• **O que se pede**
Reproduza fielmente a parte do trecho fornecido que vai de "É assim que" até "mas de conhecimento.".

------ Trecho fornecido

João Luiz Mauad*
Pouca gente sabe, mas há bons indícios de que a teoria da
relatividade esteja sendo revista. Cientistas do CERN – Organização
Européia para Pesquisa Nuclear – estão analisando evidências de que
algumas partículas subatômicas são capazes de locomover-se em
velocidades superiores a da luz, algo que seria impossível, segundo
Einstein. Caso confirmada, tal descoberta viria atestar, mais uma vez,
que a verdadeira ciência é um processo contínuo, raramente conclusivo e,
acima de tudo, despolitizado.
Ciência não é matéria sujeita a consensos ou escrutínios. Ao
contrário, espera-se que as teorias sejam constantemente testadas e, se
for o caso, falseadas. Imagine como seria a física hoje se Galileu não
tivesse questionado a teoria aristotélica, se Newton não tivesse
estendido e generalizado o trabalho de Galileu e Einstein estivesse
plenamente satisfeito com as conclusões de Newton. Na verdade, o esforço
para “negar” as teorias científicas é tão antigo e saudável quanto a
própria ciência.
É assim que as ciências da natureza trabalham. Observações levam a
hipóteses. Hipóteses são testadas através de experimentos. Os resultados
são divulgados, examinados e duplicados antes que uma boa teoria seja
divulgada. Certezas são raras, leis são muito poucas. Ciência não é
fonte de autoridade, mas de conhecimento.
"Ciência não é matéria sujeita a consensos
ou escrutínios"

------------
------ Dados apresentados

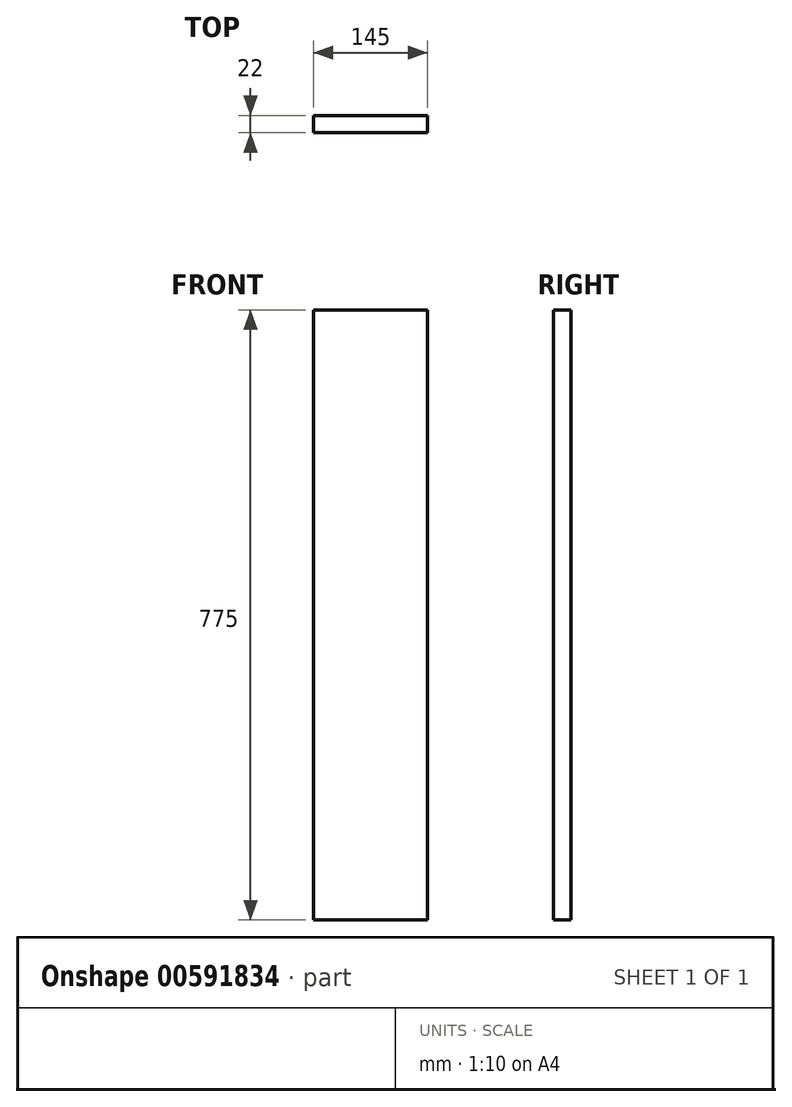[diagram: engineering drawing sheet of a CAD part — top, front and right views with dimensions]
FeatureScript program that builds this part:
annotation { "Feature Type Name" : "Feature", "Feature Type Description" : "" }
export const myFeature = defineFeature(function(context is Context, id is Id, definition is map)
    precondition{}
    {
        {
            var Q0;
            Q0=qCreatedBy(makeId("Top.planeOp"),FACE);
            var sketch = newSketch(context, id + "F0", { "sketchPlane" : qUnion([Q0])});
            skLineSegment(sketch, "E0.bottom", {"start": v(0, 0) * mm, "end": v(145, 0) * mm});
            skLineSegment(sketch, "E0.top", {"start": v(0, 22) * mm, "end": v(145, 22) * mm});
            skLineSegment(sketch, "E0.left", {"start": v(0, 0) * mm, "end": v(0, 22) * mm});
            skLineSegment(sketch, "E0.right", {"start": v(145, 0) * mm, "end": v(145, 22) * mm});
            skSolve(sketch);
        }
        {
            var Q0;
            Q0=makeQuery(id+"F0.imprint","IMPRINT",FACE,{"disambiguationData":[TD([[makeQuery(id+"F0.imprint","IMPRINT",EDGE,{"derivedFrom":sQuery(id+"F0.wireOp",EDGE,"E0.bottom")}),1.0]])]});
            extrude(context, id + "F1", {"entities" : qUnion([Q0]), "depth" : 775 * mm, "offsetDistance" : 25 * mm});
        }
    });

------------

• **Resposta**
É assim que as ciências da natureza trabalham. Observações levam a
hipóteses. Hipóteses são testadas através de experimentos. Os resultados
são divulgados, examinados e duplicados antes que uma boa teoria seja
divulgada. Certezas são raras, leis são muito poucas. Ciência não é
fonte de autoridade, mas de conhecimento.